There are the possibilities of a girl becoming pregnant after falling into the temptations of being alone. Such girls are left alone no boy stands with them turning up at their homes in some righteous gesture seeking to quickly marry them in order to do the right thing. Most boys will run with their tail between their legs denying any responsibility. A young girl may secretly give birth and abandon the newborn in a dumpster or at a door step of another family. Or she will do anything she can to abort the little one in her womb in some of the most physically harmful ways possible. Very few will find any help with their families although a few parents have been known to call on a person to perform an illegal abortion.

And then there are the growing number of girls who ever so innocently fall into the trap of the sickness of some boys. Not wanting to meet him alone but opening herself up to a vulnerable position by talking to him on the phone, sending him SMS, or even emails that contain pictures of herself in the most innocent of poses. A simple head shot of her uncovered with her long locks exposed smiling with a hint of seduction in her eyes can be used against her. She can quickly find herself in between a rock and a brick wall. On the one side is the one she exposed only the smallest part of herself to who is threatening to present her pictures in the ugliest form possible to her family if she does not meet with him and do as he says. On the other is her very religious family who would find even this small infraction the biggest of all offenses against their family honor and may suffer in several ways for it. Many make the choice of not being exposed to their families and are raped by boys they opened their worlds up to.

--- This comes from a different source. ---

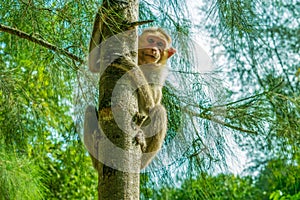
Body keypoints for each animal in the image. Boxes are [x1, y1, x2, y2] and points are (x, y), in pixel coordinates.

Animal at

My advice to these girls even knowing that dating is going on in this country is not to do it. I won't tell them how to get away with it because in reality they never will get away with it. Not only do these girls suffer from cultural thinking that she alone will have to take all the punishments of her choices after all advice on how to protect herself from a guy on a date failed to understand the larger impacts of such actions upon her life. But she will have to stand alone before Allah and be judged. I would suggest that girls thinking of meeting a guy alone or even opening up to one over the phone or by Email make a better choice for themselves for in the end not matter what happens you will stand alone with your choice one way or another and you alone will have to deal with all that comes your way due to that choice.